Raymond was born about 1175 near Barcelona, into a noble Catalan family, and became a brilliant scholar of law, teaching canon law with great distinction at Bologna, then the foremost school of law in Europe. Already a respected churchman and famed for his learning and his kindness to the poor, he was drawn in middle age to the new Order of Preachers, receiving the Dominican habit at Barcelona in 1222.
His greatest service to the Church was as a lawyer. The decrees and rulings of the popes and councils had multiplied over the centuries into a tangle of overlapping and sometimes conflicting collections, and Pope Gregory IX set Raymond the immense task of gathering, ordering, and condensing them into a single authoritative code. The result, the 'Decretals,' published in 1234, became the foundation of the Church's law and remained in force for nearly seven hundred years.

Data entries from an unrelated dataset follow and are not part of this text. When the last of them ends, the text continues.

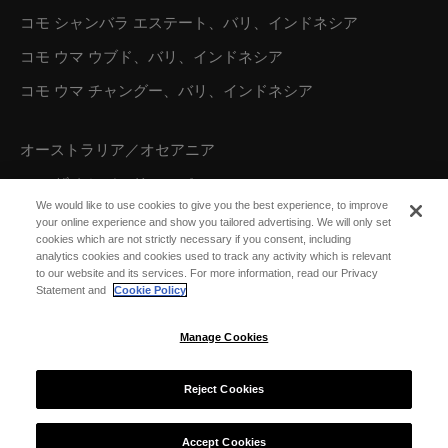
コモ シャンバラ エステート、バリ、インドネシア
コモ ウマ ウブド、バリ、インドネシア
コモ ウマ チャングー、バリ、インドネシア
オーストラリア／オセアニア
コモ ザ トレジャリー、パース
We would like to use cookies to give you the best experience, to improve
your online experience and show you tailored advertising. We will only set
cookies which are not strictly necessary if you consent, including
北米
analytics cookies and cookies used to track any activity which is relevant
to our website and its services. For more information, read our Privacy
コモ パロット ケイ、タークス カイコス諸島
Statement and
Cookie Policy
Manage Cookies
Reject Cookies
© 2026 COMO Hotels and Resorts
Accept Cookies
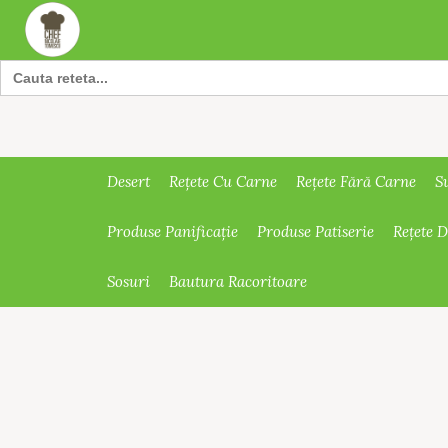
Search
for:
Desert
Rețete Cu Carne
Rețete Fără Carne
S
Produse Panificație
Produse Patiserie
Rețete 
Sosuri
Bautura Racoritoare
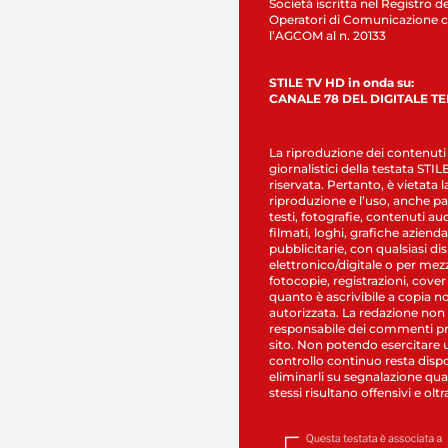
Società iscritta nel Registro de
Operatori di Comunicazione c
l’AGCOM al n. 20133
STILE TV HD in onda su:
CANALE 78 DEL DIGITALE T
La riproduzione dei contenuti
giornalistici della testata STI
riservata. Pertanto, è vietata l
riproduzione e l’uso, anche par
testi, fotografie, contenuti au
filmati, loghi, grafiche aziendal
pubblicitarie, con qualsiasi di
elettronico/digitale o per mez
fotocopie, registrazioni, cover
quanto è ascrivibile a copia n
autorizzata. La redazione non
responsabile dei commenti pr
sito. Non potendo esercitare 
controllo continuo resta dispo
eliminarli su segnalazione qual
stessi risultano offensivi e oltr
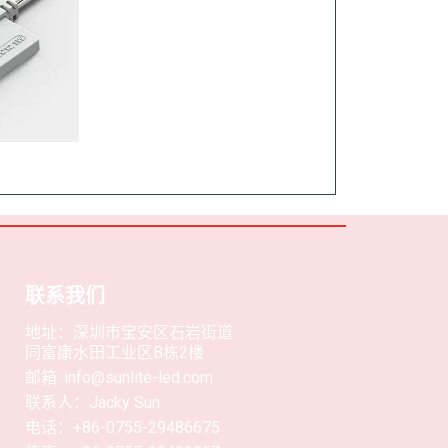
联系我们
地址：深圳市宝安区石岩街道
同富康水田工业区B栋2楼
邮箱: info@sunlite-led.com
联系人：Jacky Sun
电话：+86-0755-29486675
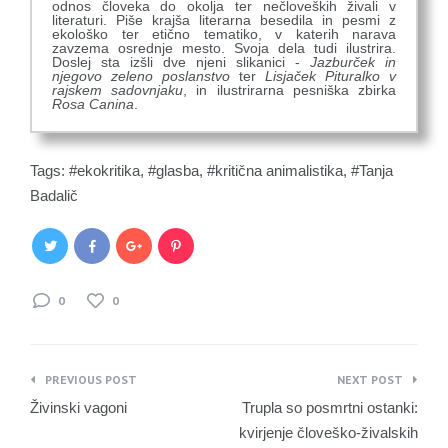
odnos človeka do okolja ter nečloveških živali v
literaturi. Piše krajša literarna besedila in pesmi z
ekološko ter etično tematiko, v katerih narava
zavzema osrednje mesto. Svoja dela tudi ilustrira.
Doslej sta izšli dve njeni slikanici -
Jazburček in
njegovo zeleno poslanstvo
ter
Lisjaček Pituralko v
rajskem sadovnjaku
, in ilustrirarna pesniška zbirka
Rosa Canina
.
Tags:
ekokritika
,
glasba
,
kritična animalistika
,
Tanja
Badalič
0
0
Navigacija
PREVIOUS POST
NEXT POST
prispevka
Živinski vagoni
Trupla so posmrtni ostanki:
kvirjenje človeško-živalskih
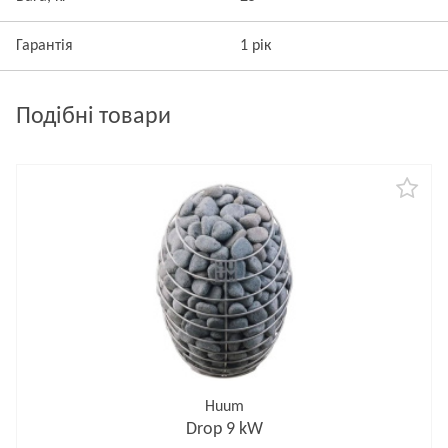
Гарантія
1 рік
Подібні товари
Huum
Drop 9 kW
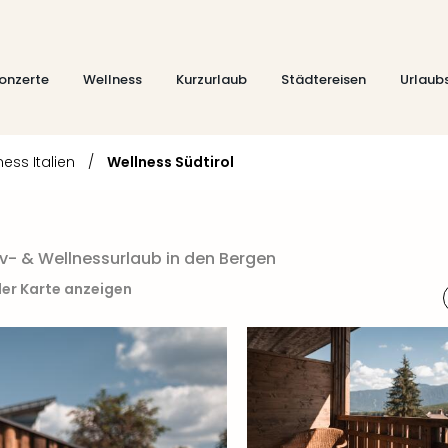
onzerte
Wellness
Kurzurlaub
Städtereisen
Urlaub
ness Italien
/
Wellness Südtirol
iv- & Wellnessurlaub in den Bergen
der Karte anzeigen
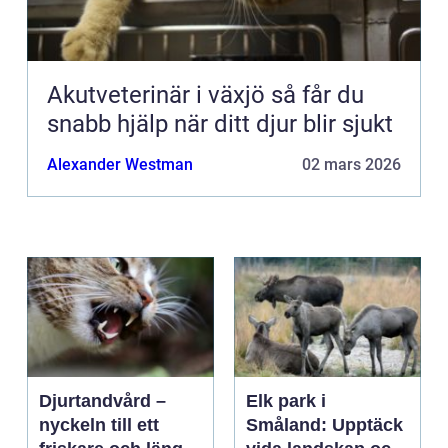
Akutveterinär i växjö så får du
snabb hjälp när ditt djur blir sjukt
Alexander Westman
02 mars 2026
Djurtandvård –
Elk park i
nyckeln till ett
Småland: Upptäck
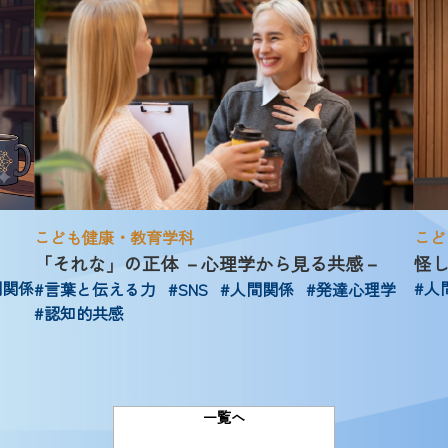
こども健康・教育学科
こど
「それな」の正体 －心理学から見る共感－
怪
間関係
#人
#言葉と伝える力
#SNS
#人間関係
#発達心理学
#認知的共感
一覧へ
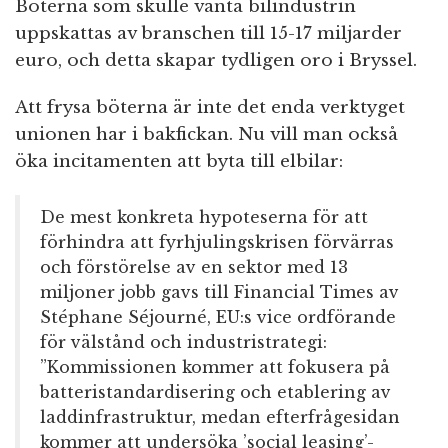
Böterna som skulle vänta bilindustrin
uppskattas av branschen till 15-17 miljarder
euro, och detta skapar tydligen oro i Bryssel.
Att frysa böterna är inte det enda verktyget
unionen har i bakfickan. Nu vill man också
öka incitamenten att byta till elbilar:
De mest konkreta hypoteserna för att
förhindra att fyrhjulingskrisen förvärras
och förstörelse av en sektor med 13
miljoner jobb gavs till Financial Times av
Stéphane Séjourné, EU:s vice ordförande
för välstånd och industristrategi:
”Kommissionen kommer att fokusera på
batteristandardisering och etablering av
laddinfrastruktur, medan efterfrågesidan
kommer att undersöka ’social leasing’-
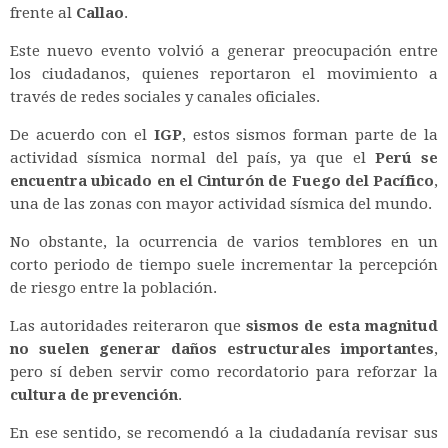
frente al
Callao
.
Este nuevo evento volvió a generar preocupación entre
los ciudadanos, quienes reportaron el movimiento a
través de redes sociales y canales oficiales.
De acuerdo con el
IGP
, estos sismos forman parte de la
actividad sísmica normal del país, ya que el
Perú se
encuentra ubicado en el Cinturón de Fuego del Pacífico
,
una de las zonas con mayor actividad sísmica del mundo.
No obstante, la ocurrencia de varios temblores en un
corto periodo de tiempo suele incrementar la percepción
de riesgo entre la población.
Las autoridades reiteraron que
sismos de esta magnitud
no suelen generar daños estructurales importantes
,
pero sí deben servir como recordatorio para reforzar la
cultura de prevención
.
En ese sentido, se recomendó a la ciudadanía revisar sus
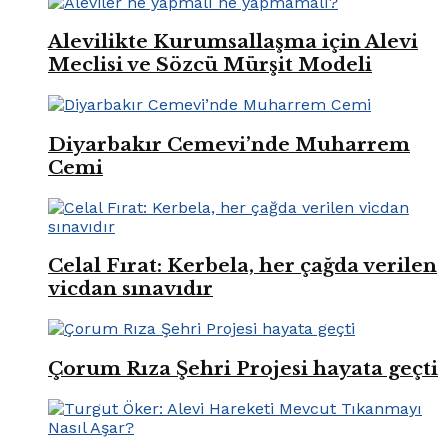
Alevilikte Kurumsallaşma için Alevi
Meclisi ve Sözcü Mürşit Modeli
Diyarbakır Cemevi’nde Muharrem
Cemi
Celal Fırat: Kerbela, her çağda verilen
vicdan sınavıdır
Çorum Rıza Şehri Projesi hayata geçti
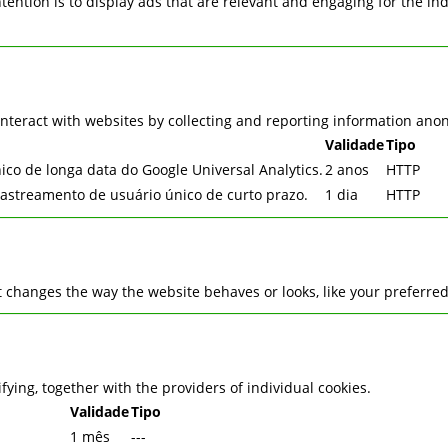
ntention is to display ads that are relevant and engaging for the i
interact with websites by collecting and reporting information ano
Validade
Tipo
ico de longa data do Google Universal Analytics.
2 anos
HTTP
 rastreamento de usuário único de curto prazo.
1 dia
HTTP
changes the way the website behaves or looks, like your preferred 
ifying, together with the providers of individual cookies.
Validade
Tipo
1 mês
---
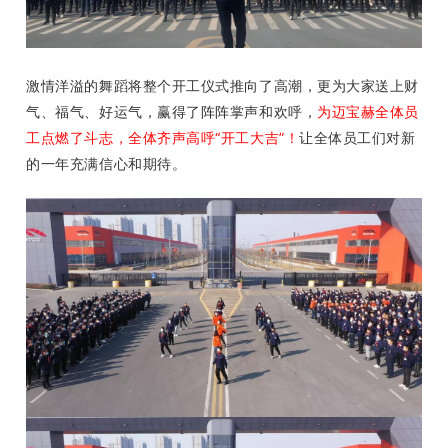
激情洋溢的舞蹈将整个开工仪式推向了高潮，更为大家送上财
气、福气、好运气，赢得了阵阵掌声和欢呼，
为迈宝赫全体员
工点燃了斗志，全体齐声高呼“开工大吉”！
让全体员工们对新
的一年充满信心和期待。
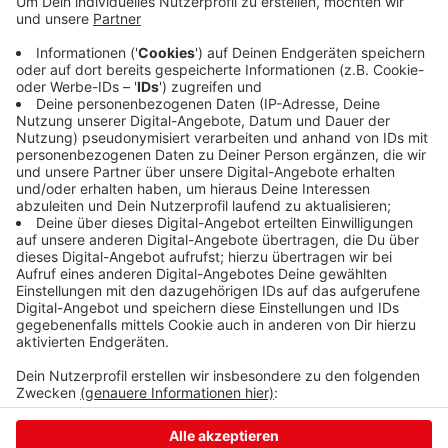
war, musste das Bummeln für kurze Zeit unterbrechen.
Grund war eine Evakuierung, die einmal im Jahr geübt
werden muss. Innerhalb von zehn Minuten war das
Center geräumt. Kurze Zeit später konnten die
Mitarbeiter und dann auch die Besucher wieder rein.
Center-Manager Wladimir Senkewitsch war mit dem
Ablauf zufrieden und zog gegenüber Radio Siegen ein
positives Fazit.
Anzeige
Anzeige
Anzeige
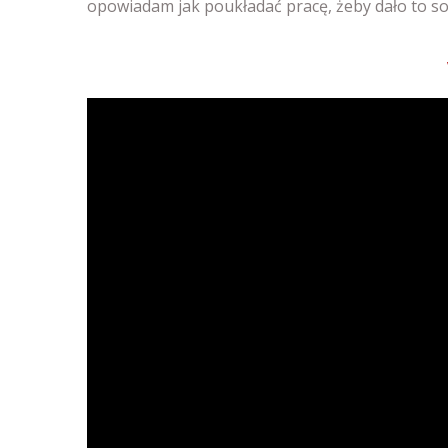
opowiadam jak poukładać pracę, żeby dało to so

He was also a pioneer of the practical care of souls. His 'Summa on Penance,' written to guide confessors, was one of the most influential handbooks of the Middle Ages, helping priests to apply the law of the Church with both justice and mercy in the confessional. Briefly, and against his will, he served as master general of the whole Dominican order, giving it a revised constitution before resigning to return to his beloved work.
Zealous for the conversion of the Muslims and Jews of Spain, he urged the establishment of schools to learn Arabic and Hebrew and encouraged his friend Thomas Aquinas to write a great work of reasoned persuasion for the missions. He lived to be about a hundred years old, dying at Barcelona in 1275, and is honored as the patron saint of canon lawyers.
The pope ordered him to compile all of canon law; his Decretals remained the Church's legal backbone until 1917 — nearly 700 years.